The first is Guiguzi’s 12 Ways of Changing Tactics:“A rabbit rolls down in long and short paths.” When a rabbit rolls down a hill, it will find a short or a long way, depending on the circumstances. This can be applied to a person, a unit, a business or even a nation. If the trend is to fall or decline, a rabbit will find an appropriate path so that it can roll down the slope safely. The magic words for this stratagem are “smooth falling.” In Chinese cosmology, everything moves in a cycle. When something goes to the top, it will inevitably fall. Sometimes it is useless to resist. However, the smart way is to let it fall smoothly, to minimize injury and damage, and then land safely on ground. If China’s economy is going to fall anyway, Beijing’s leadership will not insist on boosting growth at all costs but rather cool down a little, preserve some of its basic resources, maintain foundational infrastructure, etc. The government knows that some short-term loss and suffering is at times necessary before rising back up in the near future.

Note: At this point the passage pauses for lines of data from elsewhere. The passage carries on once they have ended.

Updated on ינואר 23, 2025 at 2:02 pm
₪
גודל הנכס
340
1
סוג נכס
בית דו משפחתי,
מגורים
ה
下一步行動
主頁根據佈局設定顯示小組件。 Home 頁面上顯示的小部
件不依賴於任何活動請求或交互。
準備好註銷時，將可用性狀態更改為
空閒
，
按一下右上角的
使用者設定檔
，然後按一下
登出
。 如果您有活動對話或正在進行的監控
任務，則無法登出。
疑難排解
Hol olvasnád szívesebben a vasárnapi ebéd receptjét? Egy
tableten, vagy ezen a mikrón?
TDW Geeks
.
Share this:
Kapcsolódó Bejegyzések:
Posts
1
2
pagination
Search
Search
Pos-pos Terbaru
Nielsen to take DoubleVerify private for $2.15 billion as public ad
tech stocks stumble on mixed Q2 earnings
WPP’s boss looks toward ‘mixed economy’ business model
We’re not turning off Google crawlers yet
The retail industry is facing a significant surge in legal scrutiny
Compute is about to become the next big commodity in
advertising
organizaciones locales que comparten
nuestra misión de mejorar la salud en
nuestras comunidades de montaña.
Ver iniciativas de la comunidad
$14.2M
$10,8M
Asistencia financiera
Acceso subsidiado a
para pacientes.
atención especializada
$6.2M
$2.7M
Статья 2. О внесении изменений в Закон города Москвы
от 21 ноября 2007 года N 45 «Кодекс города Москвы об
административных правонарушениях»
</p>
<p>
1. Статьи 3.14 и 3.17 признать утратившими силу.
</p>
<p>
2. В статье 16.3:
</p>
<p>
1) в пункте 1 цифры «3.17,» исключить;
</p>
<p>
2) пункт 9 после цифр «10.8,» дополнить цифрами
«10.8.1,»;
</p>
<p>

Another Guiguzi word of wisdom is found in his 72 Changes of Tactics. Particularly, “The way to get rid of confinement.” In this stratagem, Guiguzi teaches that great vision and ambition are required even when confined by harshness and difficulty. Having such an attitude and spirit is the only way to attain a brighter prospect later. To be a successful person, one should preserve their ambition, both in the good times and the bad. Such is the wisdom to overcome adversity. If China has entered a period of economic stagnation, the leadership or government will remain patient and remind people of their collective mission to restore the prosperity and brightness of China, using political and psychological means. According to the Chinese teachings, obstacles are not always “bad.” As the old saying goes, “When the old man lost his horse, who knew it was indeed good fortune?” Hard times in the economy can make people retreat and rethink. They can learn to adapt and even create new approaches, preparing for the next wave of economic growth.
Conclusion
When considering China’s current macro and global economic performance, studying pure economic data and modern social science proves insufficient. Geopolitical rivalry is also a key factor in the current trends. Apart from observing and describing China, it is also important to analyze how the country will cope with problems, both global and domestic. In this aspect, traditional stratagem is often neglected in China-related research, as even mainstream Chinese scholars have a limited knowledge on this mysterious discipline. Hopefully, with more discourse on the topic, understanding the wisdom of Guiguzi will serve to benefit international affairs and geopolitics researchers, and better portray the motivations and aspirations of modern day China.